Photo of Pad Thai with tofu and vegetables by WW

Pad Thai with tofu and vegetables

7
Points®
Total Time
26 min
Prep
20 min
Cook
6 min
Serves
4
Difficulty
Moderate
Many people reserve Pad Thai for takeout, thinking it much too complicated to attempt in their own kitchen. Nothing could be further from the truth. You can choose any protein you want as the basis of the dish; here it’s tofu, but you may prefer chicken, shrimp, or even seitan. Be creative: This hearty main can be adapted to all tastes.

Ingredients

Packaged rice noodles

6 oz, wide variety

Tamarind juice

¼ cup(s)

Soy sauce

¼ cup(s)

Canola oil

2 tsp

Uncooked string beans

½ pound(s), trimmed and halved crosswise

Carrots

2 medium, shredded

Red onion

1 small, thinly sliced

Garlic

2 clove(s), minced

Minced ginger

2 tsp

Extra firm tofu

14 oz, drained and cubed

Mung bean sprouts

1 cup(s)

Unsalted dry roasted peanuts

2 Tbsp, chopped

Scallions

1 medium, thinly sliced

Cilantro

¼ cup(s), chopped

Lime

1 item(s), cut into wedges

Instructions

  1. Cook rice noodles according to package directions.
  2. Stir together tamarind juice and soy sauce in small bowl. Set aside.
  3. Heat oil in wok or large skillet over medium-high heat until drop of water sizzles in pan.

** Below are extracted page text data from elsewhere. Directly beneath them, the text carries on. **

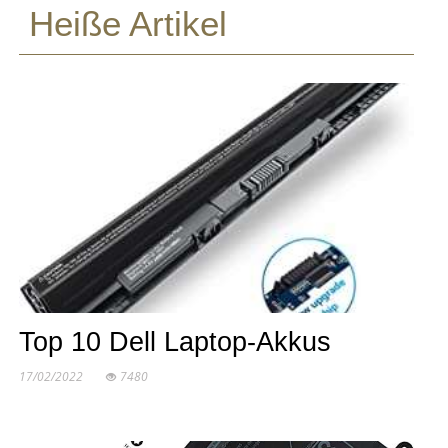
Heiße Artikel
Top 10 Dell Laptop-Akkus
17/02/2022
7480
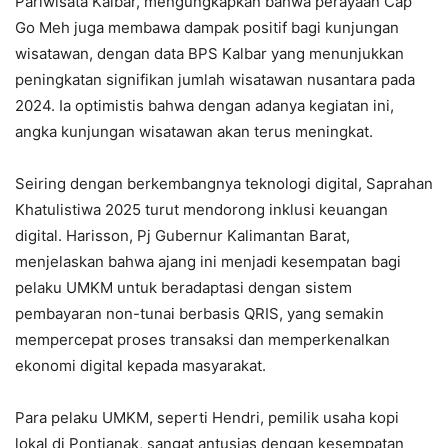
Pariwisata Kalbar, mengungkapkan bahwa perayaan Cap
Go Meh juga membawa dampak positif bagi kunjungan
wisatawan, dengan data BPS Kalbar yang menunjukkan
peningkatan signifikan jumlah wisatawan nusantara pada
2024. Ia optimistis bahwa dengan adanya kegiatan ini,
angka kunjungan wisatawan akan terus meningkat.
Seiring dengan berkembangnya teknologi digital, Saprahan
Khatulistiwa 2025 turut mendorong inklusi keuangan
digital. Harisson, Pj Gubernur Kalimantan Barat,
menjelaskan bahwa ajang ini menjadi kesempatan bagi
pelaku UMKM untuk beradaptasi dengan sistem
pembayaran non-tunai berbasis QRIS, yang semakin
mempercepat proses transaksi dan memperkenalkan
ekonomi digital kepada masyarakat.
Para pelaku UMKM, seperti Hendri, pemilik usaha kopi
lokal di Pontianak, sangat antusias dengan kesempatan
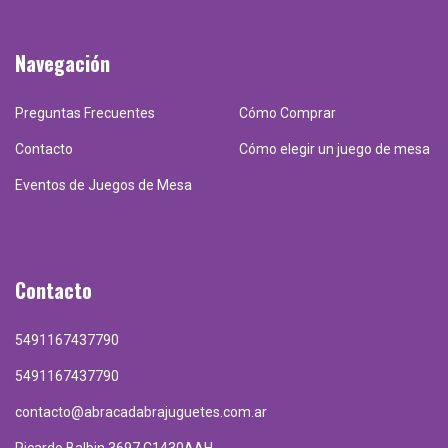
Navegación
Preguntas Frecuentes
Cómo Comprar
Contacto
Cómo elegir un juego de mesa
Eventos de Juegos de Mesa
Contacto
5491167437790
5491167437790
contacto@abracadabrajuguetes.com.ar
Ricardo Balbin 3697 C1430AAH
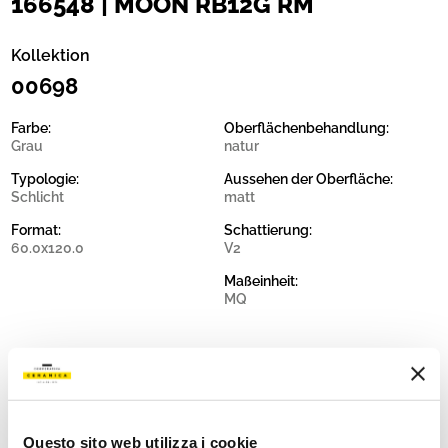
166548 | MOON RB12G RM
Kollektion
00698
Farbe:
Oberflächenbehandlung:
Grau
natur
Typologie:
Aussehen der Oberfläche:
Schlicht
matt
Format:
Schattierung:
60.0x120.0
V2
Maßeinheit:
MQ
Share:
Questo sito web utilizza i cookie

Add green beans, carrots, onion, garlic, and ginger. Stir-fry until vegetables are crisp-tender, 3–4 minutes.
  4. Add tofu, rice noodles, bean sprouts, and tamarind juice mixture to wok. Stir-fry until noodles and tofu are heated through, 1–2 minutes. Sprinkle with peanuts, scallion, and cilantro. Serve with lime wedges.